Upon earning his MFA degree from Yale University in 1971, Professor Nemett began teaching at Maryland Institute College of Art, where he is Chair of the Painting Department. He has recently taught at Princeton University and, during the summer months, he teaches at the International School of Painting, Drawing, and Sculpture in Umbria, Italy. He has published essays and poetry for numerous magazines, and he is the author of a college textbook, Images, Objects, and Ideas: Viewing the Visual Arts.

Barry has recently completed his first novel, Crooked Tracks. I asked the author if he would be willing to discuss his writing process, the outlandish notion of a painter publishing fiction, and he agreed to an interview. For more information on the novel, or to contact Barnhardt Publishing , click here.

Cara: You have been teaching at MICA since 1971. Do you feel that being a professor of painting has had any significant effect—positive or negative—on your own work in your studio?

Barry: My first year of teaching was without a doubt my best year as a student. Being forced to talk about the craft and magic of the creative process enlightened me to what I knew—and didn’t know. I was forever saying things to my class that I had never thought of before, at least not out loud.

That said, I have to admit that when I first started teaching, I feared that, if I became too conscious of my thoughts about art, it would undermine my work in the studio. Pretty naïve thinking, but I was young. I didn’t realize back then how readily intuition, spontaneity, and “happy accidents” get into the (creative) act by slipping in through a side window when their counterparts, analysis and (schooled) decision-making, are seemingly filling up the front door.

To a significant degree, standing in the front of a classroom has informed the kind of considered decisions that take place when I’m home painting. After all, in order to critique and guide their students’ efforts, teachers have to develop the ability to articulate their thoughts. And, of course, what you talk about in the classroom has a way of following you home and into the studio.

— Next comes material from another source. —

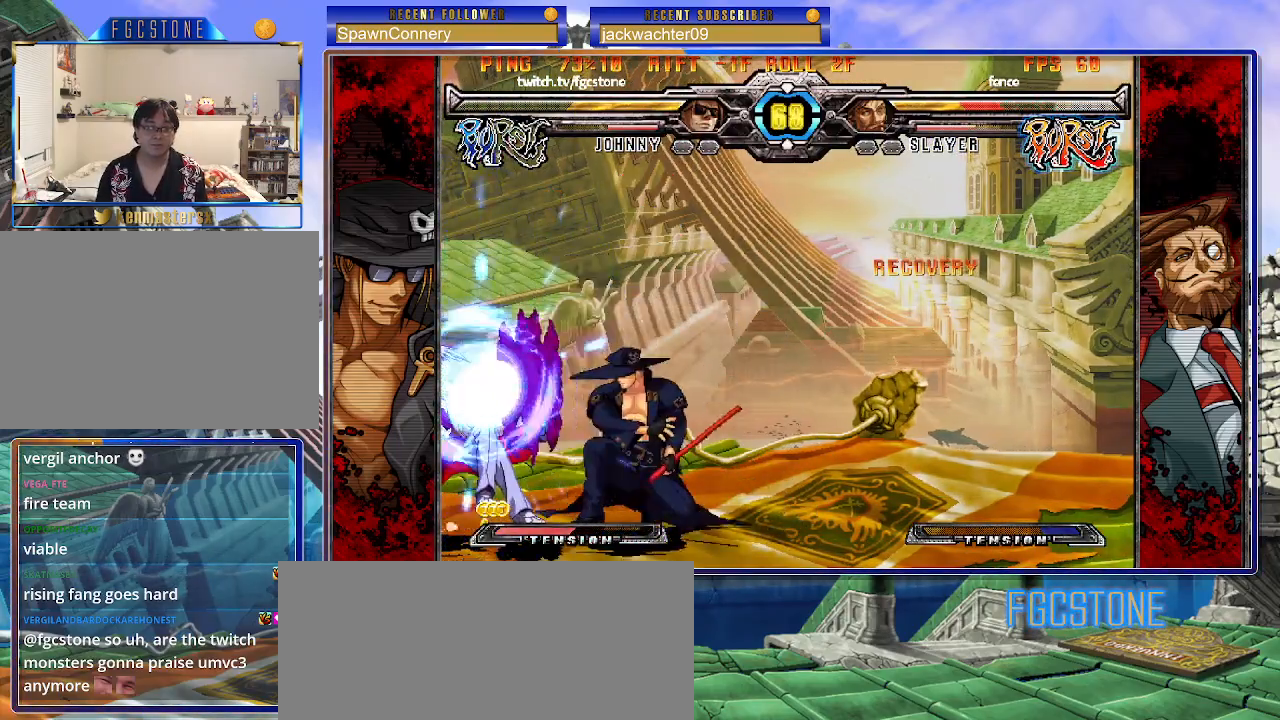
{"buttons": ["S"], "left_stick": "down-right", "events": [[67, "left_stick", "center"], [150, "left_stick", "left"], [417, "S", "down"], [417, "left_stick", "down-right"]]}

Teaching has been an incredibly fulfilling part of my life. When I feel “on” regarding a lecture or critique, or a one-on-one conversation with a student, I feel a very similar kind of creative satisfaction that I feel after a day in the studio. It’s just a different kind of “out loud.” I’m sure a lot of artist/teachers feel that way, but I’m amazed at how few of them acknowledge it. I think it has to do with the idea that committing yourself to teaching somehow makes you less of an artist. This, of course, is ridiculous. Almost all the great artists today, and throughout history, Michelangelo, Raphael, Rembrandt, they were all teachers.

The main negative effect teaching has had on my studio practice primarily comes down to the time it takes away from my painting (and writing). But you have to do something to make a living, and for most of us, depending mainly on the sales of artwork for financial security can be pretty hairy. Sure, I wouldn’t mind having more uninterrupted time to just concentrate on my painting. What painter wouldn’t? But I cannot think of a better job for an artist than to be employed at an incredible college like MICA. The driven, gifted students there, and my colleagues, make teaching a joy, not a job.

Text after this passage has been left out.